## Lecture 2: Markov Inequality, Amplification by Independent Trials, Chernoff Bounds

1. Concentration Inequalities

One of the most important tasks in analyzing randomized algorithms is to understand what random variables arise and how well they are concentrated. A variable with good concentration is one that is close to its mean with good probability. A “concentration inequality” is a theorem proving that a random variable has good concentration. Such theorems are also known as “tail bounds”.

1.1. Markov’s inequality

This is the simplest concentration inequality. The downside is that it only gives very weak bounds, but the upside is that needs almost no assumptions about the random variable. It is often useful in scenarios where not much concentration is needed, or where the random variable is too complicated to be analyzed by more powerful inequalities.

Theorem 1 Let ${Y}$ be a random variable that assumes only nonnegative values. Then, for all ${a > 0}$,

$\displaystyle {\mathrm{Pr}}[ Y \geq a ] ~\leq~ \frac{{\mathrm E}[Y]}{a}.$

Note that if ${a \leq {\mathrm E}[Y]}$ then the right-hand side of the inequality is at least ${1}$, and so the statement is trivial. So Markov’s inequality is only useful if ${a > {\mathrm E}[Y]}$. Typically we use Markov’s inequality to prove that ${Y}$ has only a constant probability of exceeding its mean by a constant factor, e.g., ${{\mathrm{Pr}}[ Y \geq 2 \cdot {\mathrm E}[Y] ] \leq 1/2}$.

Proof: Let ${X}$ be the indicator random variable that is 1 if ${Y \geq a}$. Since ${Y}$ is non-negative, we have

$\displaystyle X ~\leq~ Y/a. \ \ \ \ \ (1)$

Then

$\displaystyle {\mathrm{Pr}}[ Y \geq a ] ~=~ {\mathrm{Pr}}[ X \geq 1 ] ~=~ {\mathrm E}[ X ] ~\leq~ {\mathrm E}[ Y/a ] ~=~ \frac{{\mathrm E}[Y]}{a},$

where the inequality comes from taking the expectation of both sides of (1). $\Box$

Note that Markov’s inequality only bounds the right tail of ${Y}$, i.e., the probability that ${Y}$ is much greater than its mean.

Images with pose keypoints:
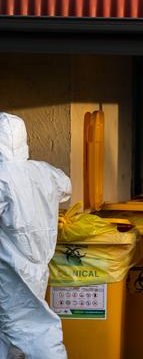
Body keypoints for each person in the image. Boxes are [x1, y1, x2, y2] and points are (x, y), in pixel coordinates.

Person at [0, 112, 71, 359]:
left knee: (29, 326)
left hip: (9, 266)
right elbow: (66, 188)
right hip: (38, 263)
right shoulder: (45, 172)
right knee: (19, 324)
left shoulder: (2, 176)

=== Brief A ===
Answer these questions from the lecture notes on Markov's inequality:
(i) What other name do concentration inequalities go by?
(ii) What kind of values must the random variable in Theorem 1 take?
(iii) Which tail of Y does Markov's inequality bound?
=== Brief B ===
Reproduce the part of the lecture notes that opens with the words "## Lecture 2: Markov" and closes with "more powerful inequalities.".

=== Task result A ===
(i) Tail bounds.
(ii) Only nonnegative values.
(iii) The right tail, meaning the probability that Y is much greater than its mean.

=== Task result B ===
## Lecture 2: Markov Inequality, Amplification by Independent Trials, Chernoff Bounds

1. Concentration Inequalities

One of the most important tasks in analyzing randomized algorithms is to understand what random variables arise and how well they are concentrated. A variable with good concentration is one that is close to its mean with good probability. A “concentration inequality” is a theorem proving that a random variable has good concentration. Such theorems are also known as “tail bounds”.

1.1. Markov’s inequality

This is the simplest concentration inequality. The downside is that it only gives very weak bounds, but the upside is that needs almost no assumptions about the random variable. It is often useful in scenarios where not much concentration is needed, or where the random variable is too complicated to be analyzed by more powerful inequalities.